EDIT: Fixed the bugs in my code ^^;;

[Sylvester]

here's how i'd do it

Code:

(defun flip (&optional (n 2))
  (= 0 (random n)))

(defun riffle-shuffle (lst &optional (n 3))
  (labels ((fn (top bottom acc)
	       (cond ((null top) (append bottom acc))
		     ((null bottom) (append top acc))
		     ((flip) (fn (cdr top) bottom (push (car top) acc)))
		     (T (fn top (cdr bottom) (push (car bottom) acc))))))
    (riffle-shuffle (fn (firstn lst (/ (length lst) 2)) (nthcdr (/ (length lst) 2) lst) nil) (1- n))))

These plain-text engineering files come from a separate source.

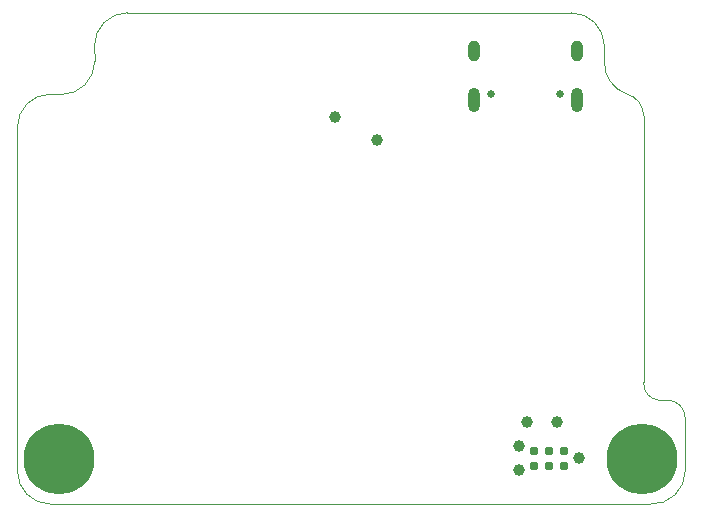
<source format=gbr>
%TF.GenerationSoftware,KiCad,Pcbnew,8.0.1*%
%TF.CreationDate,2024-07-24T10:43:19-04:00*%
%TF.ProjectId,bitaxe-ESP-OLED,62697461-7865-42d4-9553-502d4f4c4544,rev?*%
%TF.SameCoordinates,Original*%
%TF.FileFunction,Soldermask,Top*%
%TF.FilePolarity,Negative*%
%FSLAX46Y46*%
G04 Gerber Fmt 4.6, Leading zero omitted, Abs format (unit mm)*
G04 Created by KiCad (PCBNEW 8.0.1) date 2024-07-24 10:43:19*
%MOMM*%
%LPD*%
G01*
G04 APERTURE LIST*
%ADD10C,1.000000*%
%ADD11C,0.990600*%
%ADD12C,0.787400*%
%ADD13C,0.800000*%
%ADD14C,6.000000*%
%ADD15C,0.650000*%
%ADD16O,1.000000X1.800000*%
%ADD17O,1.000000X2.100000*%
%TA.AperFunction,Profile*%
%ADD18C,0.100000*%
%TD*%
G04 APERTURE END LIST*
D10*
%TO.C,TP3*%
X160500000Y-73000000D03*
%TD*%
D11*
%TO.C,J3*%
X177625000Y-99920000D03*
X172545000Y-100936000D03*
X172545000Y-98904000D03*
D12*
X176355000Y-99285000D03*
X176355000Y-100555000D03*
X175085000Y-99285000D03*
X175085000Y-100555000D03*
X173815000Y-99285000D03*
X173815000Y-100555000D03*
%TD*%
D10*
%TO.C,TP7*%
X173250000Y-96850000D03*
%TD*%
D13*
%TO.C,H3*%
X131323000Y-100000000D03*
X131982010Y-98409010D03*
X131982010Y-101590990D03*
X133573000Y-97750000D03*
D14*
X133573000Y-100000000D03*
D13*
X133573000Y-102250000D03*
X135163990Y-98409010D03*
X135163990Y-101590990D03*
X135823000Y-100000000D03*
%TD*%
D10*
%TO.C,TP6*%
X175750000Y-96850000D03*
%TD*%
D13*
%TO.C,H4*%
X180750000Y-100000000D03*
X181409010Y-98409010D03*
X181409010Y-101590990D03*
X183000000Y-97750000D03*
D14*
X183000000Y-100000000D03*
D13*
X183000000Y-102250000D03*
X184590990Y-98409010D03*
X184590990Y-101590990D03*
X185250000Y-100000000D03*
%TD*%
D10*
%TO.C,TP4*%
X157000000Y-71000000D03*
%TD*%
D15*
%TO.C,J2*%
X170210000Y-69105000D03*
X175990000Y-69105000D03*
D16*
X168780000Y-65425000D03*
D17*
X168780000Y-69605000D03*
D16*
X177420000Y-65425000D03*
D17*
X177420000Y-69605000D03*
%TD*%
D18*
X132873000Y-103800000D02*
G75*
G02*
X130073000Y-101000000I0J2800000D01*
G01*
X176970101Y-62204899D02*
X139400000Y-62200000D01*
X186624568Y-100999053D02*
G75*
G02*
X183647004Y-103799936I-2818968J13653D01*
G01*
X130079899Y-71879899D02*
G75*
G02*
X132879899Y-69079899I2800001J-1D01*
G01*
X132873000Y-103800000D02*
X183647000Y-103800000D01*
X136600000Y-65000000D02*
G75*
G02*
X139400000Y-62200000I2800000J0D01*
G01*
X133820101Y-69120101D02*
X132879899Y-69079899D01*
X136600000Y-65000000D02*
X136620101Y-66320101D01*
X181675506Y-69070019D02*
G75*
G02*
X179779900Y-66420101I904394J2649919D01*
G01*
X181675506Y-69070020D02*
G75*
G02*
X183102045Y-70950000I-525506J-1879980D01*
G01*
X186620000Y-96500000D02*
X186620000Y-101000000D01*
X130079899Y-71879899D02*
X130073000Y-101000000D01*
X184400000Y-95000000D02*
X185120000Y-95000000D01*
X183102045Y-70950000D02*
X183100000Y-93500000D01*
X136620101Y-66320101D02*
G75*
G02*
X133820101Y-69120101I-2800001J1D01*
G01*
X176970101Y-62204899D02*
G75*
G02*
X179770101Y-65004899I-1J-2800001D01*
G01*
X184400000Y-94999999D02*
G75*
G02*
X183100001Y-93500000I100000J1399999D01*
G01*
X179770101Y-65004899D02*
X179779899Y-66420101D01*
X185120000Y-95000000D02*
G75*
G02*
X186620000Y-96500000I0J-1500000D01*
G01*
M02*

</source>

Well, that's gonna be my default shuffle routine now... Do you think i should raise the default number of shuffles (currently 3)?

[Smash]

I don't agree with using riffle shuffles. I think you should continue to use fisher-yates shuffle.

Code:

(etypecase vec
    (vector (loop :for ii :downfrom (1- (length vec)) :to 1
                  :for jj = (random (1+ ii))
                  :unless (= jj ii)
                  :do (rotatef (aref vec ii) (aref vec jj)))
            vec)
    (number (vector-shuffle (make-vector-indexed vec)))))

[Sylvester]

Thanks for the routine; it's obviously much better than my original one is Bleh, i think i really have to convert the list to an array (like you do) and back if i want good performances.